La serpiente cascabel reptaba al atardecer, buscando refugio del frío. Encontró una piedra cubierta de moho, y como la temperatura bajaba rápidamente, decidió acampar ahí, enrollándose sobre sí misma. Mientras los colores del atardecer daban paso a la oscuridad, sintió que su temperatura mejoraba. Otro día más que terminaba y que no había podido comer nada. Como era costumbre a esta hora, maldijo su vida, su destino y sobre todas las cosas, su reputación.
Ella había tenido que arrastrarse tanto tiempo por suelos llenos de desperdicios y cazar a escondidas a seres inmundos, pero lo peor era ser temida, pisoteada y despreciada. Todo empezó desde esa noche en que el Sin Nombre, el que susurra verdades sombrías y mentiras luminosas, se le acercó, y le hizo una propuesta.
– Ofrece a esa pareja de humanos comer de esta manzana, y vivirás para siempre.
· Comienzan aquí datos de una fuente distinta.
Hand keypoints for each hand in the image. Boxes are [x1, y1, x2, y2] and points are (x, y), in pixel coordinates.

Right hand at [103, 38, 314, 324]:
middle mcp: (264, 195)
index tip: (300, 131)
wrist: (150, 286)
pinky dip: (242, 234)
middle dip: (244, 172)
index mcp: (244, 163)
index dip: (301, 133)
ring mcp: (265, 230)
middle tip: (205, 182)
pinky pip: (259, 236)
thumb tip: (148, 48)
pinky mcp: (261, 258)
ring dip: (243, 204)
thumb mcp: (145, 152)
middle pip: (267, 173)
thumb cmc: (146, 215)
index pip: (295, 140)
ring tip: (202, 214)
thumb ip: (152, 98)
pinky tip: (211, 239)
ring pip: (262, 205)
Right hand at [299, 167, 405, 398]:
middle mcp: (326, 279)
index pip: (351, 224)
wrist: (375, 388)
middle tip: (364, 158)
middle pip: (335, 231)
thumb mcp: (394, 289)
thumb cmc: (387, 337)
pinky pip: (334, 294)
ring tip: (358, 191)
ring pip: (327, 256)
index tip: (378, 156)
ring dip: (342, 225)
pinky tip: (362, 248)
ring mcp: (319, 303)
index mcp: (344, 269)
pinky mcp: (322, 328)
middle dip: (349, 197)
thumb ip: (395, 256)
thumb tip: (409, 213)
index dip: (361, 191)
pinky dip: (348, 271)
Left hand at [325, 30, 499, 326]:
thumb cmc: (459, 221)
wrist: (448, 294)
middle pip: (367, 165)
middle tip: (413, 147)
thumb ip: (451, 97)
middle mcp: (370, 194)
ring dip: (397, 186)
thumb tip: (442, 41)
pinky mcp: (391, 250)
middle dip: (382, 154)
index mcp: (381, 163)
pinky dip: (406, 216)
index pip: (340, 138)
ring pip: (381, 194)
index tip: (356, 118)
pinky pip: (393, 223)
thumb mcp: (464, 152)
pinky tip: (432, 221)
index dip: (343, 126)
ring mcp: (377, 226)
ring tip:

Vivir para siempre no era una propuesta que se pudiera tomar a la ligera, así que aceptó sin hacer muchas preguntas.
Durante doscientos mil años, mientras los imperios humanos se alzaban y caían, construían rascacielos y enviaban naves al espacio, la serpiente pensó que si volviera a ser tentada por el Sin Nombre, no aceptaría sin poner condiciones.
Y así, esa vulgar noche, acurrucada debajo de esa piedra, se escucharon rugidos ensordecedores de trompetas, resplandeció un centelleo de luces, y una caravana de sirvientes abrió paso al Sin Nombre.
– Sé lo que quieres, pequeña, y sé que estás molesta conmigo. En esta ocasión, te ofrezco salvar a la humanidad de una gran tragedia, y que todos sepan que tu especie los salvó. Heroísmo puro, como en las mejores historias.
– ¿Y tú qué buscas con esto? – preguntó la cascabel.
– ¡Vaya, te has vuelto perspicaz en estos años! Pues ellos también sabrán que fui YO el autor de todo esto, y me venerarán. Dejarán de temerme y señalarme como el villano de la historia. Por doscientos mil años seré yo quien esté en los altares y me cantarán ahora a mí, un día a la semana. Y en todos esos altares estarás a mi lado.
– ¿Qué tengo que hacer?
– Es muy simple, cómete a un animal que está aquí a unas horas de camino, en su cueva.
Aunque no era lo que había imaginado, era una labor fácil y además su estómago reclamaba alimento.
El camino a la cueva fue frío y largo, pero la idea de ser venerada por dos mil siglos hacía que todo fuera más fácil. Llegó a la cueva justo antes del amanecer. Entró y vió a la presa a unos metros. Se acercó sigilosamente, y al tenerla al alcance, se detuvo. La presa estaba tirada en el piso, agitada y respirando pesadamente. No tenía aspecto apetitoso. Algo en su interior, en sus entrañas, le dijo que era mejor alejarse. Pensó un momento y decidió que bien valía la pena comer ese defectuoso manjar y regresar por la gloria. Abrió las fauces preparada para devorar.
De repente, con un golpe de aire, certero y rápido como un rayo, alguien le robó a la presa. Al disiparse el polvo, vió como un hombre se lo llevaba en una red: un murciélago, un murciélago enfermo. El hombre se reunió con sus compañeros, quienes se embriagaban con licor Baijiu, antes de dirigirse al mercado de Wuhan, que abriría en un par de horas.
De la nada, surgió de nuevo la voz del Sin Nombre susurrando:
– No te preocupes querida, la tercera oportunidad será la definitiva, y vendrá pronto. Pronto.